### SHORT TASK:
Pick up the mailing-list thread about marketing ideas for VSI after its last sentence and keep writing it.

### PAGE EXTRACT:
---*---
[Info-vax] Marketing ideas for VSI ?
Kerry Main
kemain.nospam at gmail.com
Sat Dec 15 20:59:41 EST 2018
> -----Original Message-----
> From: Info-vax <info-vax-bounces at rbnsn.com> On Behalf Of Bill
> Gunshannon via Info-vax
> Sent: December 15, 2018 8:40 PM
> To: info-vax at rbnsn.com
> Cc: Bill Gunshannon <bill.gunshannon at gmail.com>
> Subject: Re: [Info-vax] Marketing ideas for VSI ?
>
> On 12/15/18 3:48 PM, Kerry Main wrote:
> >> -----Original Message-----
> >> From: Info-vax <info-vax-bounces at rbnsn.com> On Behalf Of Dave Froble
> >> via Info-vax
> >> Sent: December 15, 2018 3:24 PM
> >> To: info-vax at rbnsn.com
> >> Cc: Dave Froble <davef at tsoft-inc.com>
> >> Subject: Re: [Info-vax] Marketing ideas for VSI ?
> >>
> >> On 12/15/2018 2:05 PM, Scott Dorsey wrote:
> >>> Dave Froble <davef at tsoft-inc.com> wrote:
> >>>>
> >>>> Now, I'm not a network person. I'm lucky if I can properly plug in
> >>>> an
> >>>> RJ45 plug. But, I'd ask, if you have more to push through a pipe
> >>>> than the pipe can handle, why not more pipes?
> >>>
> >>> That's basically what we have been doing for the past 40 years or so.
> >>> More pipes, and fatter pipes, and that is why we have far more
> >>> bandwidth today than we had in the seventies.
---*---
### STORED DATA:
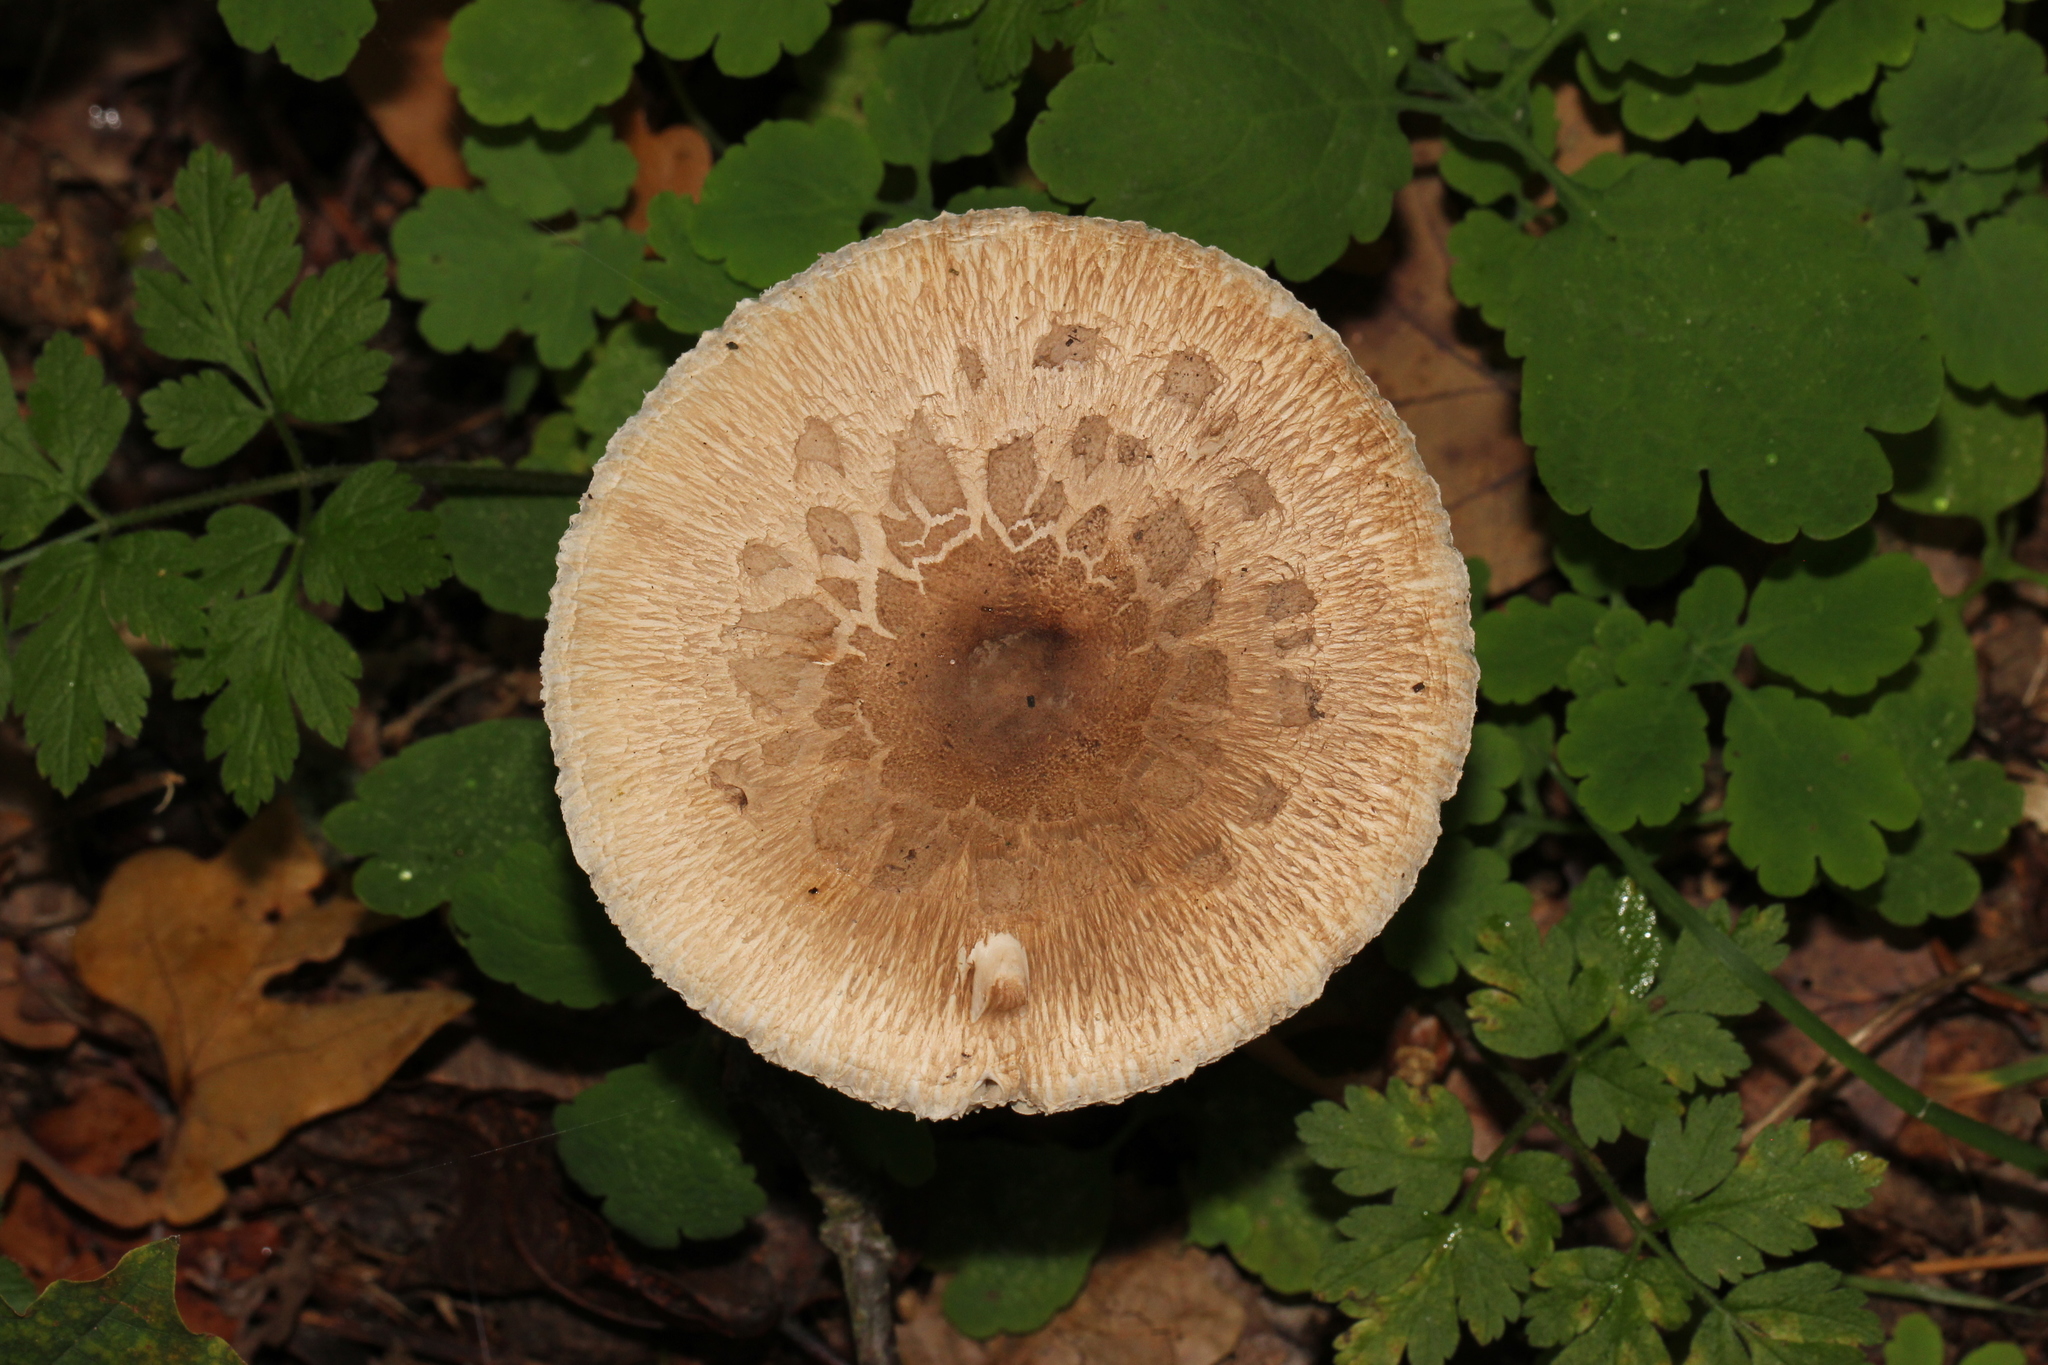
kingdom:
---*---
### TASK ANSWER:
> >>>
> >>> But... we don't have any less latency. In fact we have more latency
> >>> since store-and-forward systems now wind up having to store more
> >>> data in-transit in order to sort and filter, quite often.
> >>>
> >>> Now, one of the things we do have are better ways to deal with
> >>> latency. The VoIP people have much better echo cancellation than
> >>> they used to have... so although there may be a second lag time
> >>> between the time you stop speaking and the time the next person
> >>> speaks, the effect is not as annoying as it might be.
> >>>
> >>> A lot of protocols have evolved to deal with higher latency. We
> >>> don't use Berkeley r-protocols anymore. But more pipes and fatter
> >>> pipes don't solve latency issues.
> >>> --scott
> >>>
> >>>
> >>
> >> So, are you saying, waiting for a chance at the "pipe" isn't much of
> >> a
> > latency
> >> problem?
> >>
> >> As I mentioned, I don't know much about these things.
> >>
> >
> > An analogy ..
> >
> > 6 cars lined up on a 6 lane highway that is exactly 100 miles long -
> > straight as an arrow with each car max speed = 200mph.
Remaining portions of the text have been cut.